15. The pyrolysis apparatus according to claim 14, characterized in that, The preheater includes a raw material and / or dilution steam preheater (T) and an air preheater (S); The top of the pyrolysis furnace is provided with a flue gas heat exchange section (P) connected to an air preheater (S), and the outlet of the air preheater (S) is connected to the inlet of the radiation section through a heat exchange medium pipeline.

16. The pyrolysis apparatus according to claim 14, characterized in that, The steam drum (N) and the shell side of the first quench cooler (K) form a circulation loop; The shell side of the second quench cooler (L) is connected in series with the dilution steam preheating section (F) on the dilution steam feed line; The third quencher (O) is connected to the air preheater (S) via a heat exchange medium pipeline.

17. The pyrolysis apparatus according to claim 14, characterized in that, The first quench cooler (K) is connected to the air preheater (S) via a heat exchange medium pipeline; The steam drum (N) and the shell side of the second quencher (L) form a circulation loop; The third quencher (O) is connected to the steam drum (N) via a boiler feedwater pipeline.

18. The pyrolysis apparatus according to claim 17, characterized in that, A raw material and / or dilution steam preheater (T) is provided on the heat exchange medium pipeline between the first quench cooler (K) and the air preheater (S); and / or The boiler feedwater flow pipeline passes through the economizer section (C).

19. The pyrolysis apparatus according to claim 14, characterized in that, The first quench cooler (K) is connected to the air preheater (S) via a heat exchange medium pipeline; The steam drum (N) and the shell side of the second quencher (L) form a circulation loop; The third quencher (O) is connected to the air preheater (S) via a heat exchange medium pipeline.

20. The pyrolysis apparatus according to claim 19, characterized in that, A raw material and / or dilution steam preheater (T) is provided on the heat exchange medium pipeline between the first quench cooler (K) and the air preheater (S); and / or A waste heat recovery heat exchanger (U) is provided on the heat exchange medium pipeline between the raw material and / or dilution steam preheater (T) and the air preheater (S); and / or A waste heat recovery heat exchanger (U) is installed on the heat exchange medium pipeline between the air preheater (S) and the third quencher (O).

21. The pyrolysis apparatus according to any one of claims 16-20, characterized in that, The discharge end of the steam drum (N) is connected to the feed end of the high-pressure steam superheating section i (G).

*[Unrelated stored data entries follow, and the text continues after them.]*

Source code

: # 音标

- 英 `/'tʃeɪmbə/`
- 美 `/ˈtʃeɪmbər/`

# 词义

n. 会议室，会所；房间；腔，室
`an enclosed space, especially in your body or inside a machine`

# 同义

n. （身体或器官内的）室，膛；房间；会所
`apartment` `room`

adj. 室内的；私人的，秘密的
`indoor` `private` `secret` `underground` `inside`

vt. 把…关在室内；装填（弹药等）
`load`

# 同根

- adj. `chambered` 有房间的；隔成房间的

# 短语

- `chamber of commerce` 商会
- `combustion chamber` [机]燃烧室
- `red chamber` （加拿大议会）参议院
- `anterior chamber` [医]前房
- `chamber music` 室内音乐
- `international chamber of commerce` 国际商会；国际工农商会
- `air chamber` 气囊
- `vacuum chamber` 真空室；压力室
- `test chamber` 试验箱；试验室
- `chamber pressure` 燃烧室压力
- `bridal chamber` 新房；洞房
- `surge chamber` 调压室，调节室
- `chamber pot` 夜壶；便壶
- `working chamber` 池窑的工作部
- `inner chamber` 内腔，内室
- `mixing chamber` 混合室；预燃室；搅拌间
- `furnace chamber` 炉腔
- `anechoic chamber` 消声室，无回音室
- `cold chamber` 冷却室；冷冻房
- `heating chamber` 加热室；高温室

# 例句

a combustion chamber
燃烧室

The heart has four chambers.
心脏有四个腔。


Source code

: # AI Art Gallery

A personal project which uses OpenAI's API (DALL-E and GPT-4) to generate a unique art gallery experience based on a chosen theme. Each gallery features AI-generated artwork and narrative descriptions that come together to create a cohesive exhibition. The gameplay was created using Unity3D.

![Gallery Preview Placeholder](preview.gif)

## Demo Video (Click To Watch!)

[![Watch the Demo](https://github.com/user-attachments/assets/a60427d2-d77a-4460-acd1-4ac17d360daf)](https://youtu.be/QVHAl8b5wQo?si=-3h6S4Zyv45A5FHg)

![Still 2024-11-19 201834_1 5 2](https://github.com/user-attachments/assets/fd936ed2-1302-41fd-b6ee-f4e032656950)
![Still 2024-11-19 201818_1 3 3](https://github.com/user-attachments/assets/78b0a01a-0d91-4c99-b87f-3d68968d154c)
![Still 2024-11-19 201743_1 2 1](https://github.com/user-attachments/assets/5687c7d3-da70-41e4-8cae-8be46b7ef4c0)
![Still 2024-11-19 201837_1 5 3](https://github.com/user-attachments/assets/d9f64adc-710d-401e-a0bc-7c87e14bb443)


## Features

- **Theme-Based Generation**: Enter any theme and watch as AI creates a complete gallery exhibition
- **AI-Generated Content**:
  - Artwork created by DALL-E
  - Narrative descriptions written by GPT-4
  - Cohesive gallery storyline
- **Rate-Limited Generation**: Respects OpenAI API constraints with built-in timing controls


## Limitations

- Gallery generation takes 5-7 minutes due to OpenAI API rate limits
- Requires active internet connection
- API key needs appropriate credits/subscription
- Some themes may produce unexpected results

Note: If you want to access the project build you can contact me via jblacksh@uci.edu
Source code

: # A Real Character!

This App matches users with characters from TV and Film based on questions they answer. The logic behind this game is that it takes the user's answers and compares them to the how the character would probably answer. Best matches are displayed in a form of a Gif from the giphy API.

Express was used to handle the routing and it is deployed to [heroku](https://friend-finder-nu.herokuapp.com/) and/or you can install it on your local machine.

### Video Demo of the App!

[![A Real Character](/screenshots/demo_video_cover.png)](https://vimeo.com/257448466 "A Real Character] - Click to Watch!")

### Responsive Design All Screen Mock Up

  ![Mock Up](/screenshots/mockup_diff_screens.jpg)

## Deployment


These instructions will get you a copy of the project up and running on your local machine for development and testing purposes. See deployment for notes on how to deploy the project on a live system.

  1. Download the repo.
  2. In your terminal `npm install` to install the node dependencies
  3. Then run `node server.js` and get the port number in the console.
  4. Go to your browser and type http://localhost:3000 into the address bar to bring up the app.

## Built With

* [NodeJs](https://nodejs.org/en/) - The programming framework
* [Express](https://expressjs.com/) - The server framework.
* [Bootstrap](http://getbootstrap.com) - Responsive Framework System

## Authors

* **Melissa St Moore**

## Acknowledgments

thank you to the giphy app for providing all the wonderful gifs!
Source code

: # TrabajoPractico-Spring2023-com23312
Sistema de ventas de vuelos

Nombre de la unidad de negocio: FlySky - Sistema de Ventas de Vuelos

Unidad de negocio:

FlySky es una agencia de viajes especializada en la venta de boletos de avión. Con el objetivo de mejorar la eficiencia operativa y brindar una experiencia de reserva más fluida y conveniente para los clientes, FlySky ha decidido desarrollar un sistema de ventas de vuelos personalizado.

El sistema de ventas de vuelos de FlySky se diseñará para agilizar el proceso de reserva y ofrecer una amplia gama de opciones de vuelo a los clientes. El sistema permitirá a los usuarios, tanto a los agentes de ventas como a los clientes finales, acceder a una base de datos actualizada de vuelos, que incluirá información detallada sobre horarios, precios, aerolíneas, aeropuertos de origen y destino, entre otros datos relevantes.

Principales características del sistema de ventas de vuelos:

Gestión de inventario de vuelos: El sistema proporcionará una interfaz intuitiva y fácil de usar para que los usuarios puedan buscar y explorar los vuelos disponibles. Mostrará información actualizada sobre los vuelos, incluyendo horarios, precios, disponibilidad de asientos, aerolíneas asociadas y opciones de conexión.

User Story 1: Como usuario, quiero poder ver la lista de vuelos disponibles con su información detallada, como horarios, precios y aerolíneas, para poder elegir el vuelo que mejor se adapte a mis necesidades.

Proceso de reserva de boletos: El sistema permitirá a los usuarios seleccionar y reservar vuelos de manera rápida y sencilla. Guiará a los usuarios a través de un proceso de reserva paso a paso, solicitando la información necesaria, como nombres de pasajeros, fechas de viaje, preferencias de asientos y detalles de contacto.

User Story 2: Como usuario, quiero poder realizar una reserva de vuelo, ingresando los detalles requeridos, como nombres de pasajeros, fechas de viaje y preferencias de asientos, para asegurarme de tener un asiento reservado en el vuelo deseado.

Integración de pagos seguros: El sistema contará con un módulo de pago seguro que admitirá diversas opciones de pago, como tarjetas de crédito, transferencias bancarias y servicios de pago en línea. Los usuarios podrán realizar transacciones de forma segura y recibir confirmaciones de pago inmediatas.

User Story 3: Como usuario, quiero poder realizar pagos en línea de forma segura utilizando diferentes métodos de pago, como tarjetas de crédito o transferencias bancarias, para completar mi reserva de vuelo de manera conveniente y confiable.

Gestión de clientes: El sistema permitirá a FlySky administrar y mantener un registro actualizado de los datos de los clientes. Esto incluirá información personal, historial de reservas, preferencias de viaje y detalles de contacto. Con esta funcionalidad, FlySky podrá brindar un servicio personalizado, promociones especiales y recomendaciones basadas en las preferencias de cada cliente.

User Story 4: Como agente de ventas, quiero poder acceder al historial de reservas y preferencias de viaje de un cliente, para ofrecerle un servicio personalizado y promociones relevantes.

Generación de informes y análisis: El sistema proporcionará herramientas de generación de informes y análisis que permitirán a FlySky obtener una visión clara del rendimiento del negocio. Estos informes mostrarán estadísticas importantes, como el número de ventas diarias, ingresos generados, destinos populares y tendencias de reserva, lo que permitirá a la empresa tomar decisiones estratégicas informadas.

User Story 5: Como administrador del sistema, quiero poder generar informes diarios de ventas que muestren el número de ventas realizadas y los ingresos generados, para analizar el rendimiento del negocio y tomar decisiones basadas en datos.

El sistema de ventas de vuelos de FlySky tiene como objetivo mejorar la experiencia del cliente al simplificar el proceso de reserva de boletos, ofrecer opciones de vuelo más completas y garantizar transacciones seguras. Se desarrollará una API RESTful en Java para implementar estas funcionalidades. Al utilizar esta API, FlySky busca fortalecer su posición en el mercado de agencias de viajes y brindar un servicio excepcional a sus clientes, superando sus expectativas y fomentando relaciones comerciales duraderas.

The discharge end of the high-pressure steam superheating section i (G) is connected to the feed end of the high-pressure steam superheating section ii (H) through a pipeline equipped with a desuperheater (J). The feed end of the desuperheater (J) is connected to the high-pressure boiler feed water pipe. The discharge end of the high-pressure steam superheating section ii (H) is equipped with a high-pressure steam discharge pipe.

22. The pyrolysis apparatus according to claim 14, characterized in that, The first quench cooler (K) is connected to the air preheater (S) via a heat exchange medium pipeline; The third quencher (O) is connected to the air preheater (S) via a heat exchange medium pipeline.

23. The pyrolysis apparatus according to claim 22, characterized in that, A raw material and / or dilution steam preheater (T) is provided on the heat exchange medium pipeline between the first quench cooler (K) and the air preheater (S); and / or A waste heat recovery heat exchanger (U) is provided on the heat exchange medium pipeline between the raw material and / or dilution steam preheater (T) and the air preheater (S); and / or A waste heat recovery heat exchanger (U) is installed on the heat exchange medium pipeline between the air preheater (S) and the third quencher (O).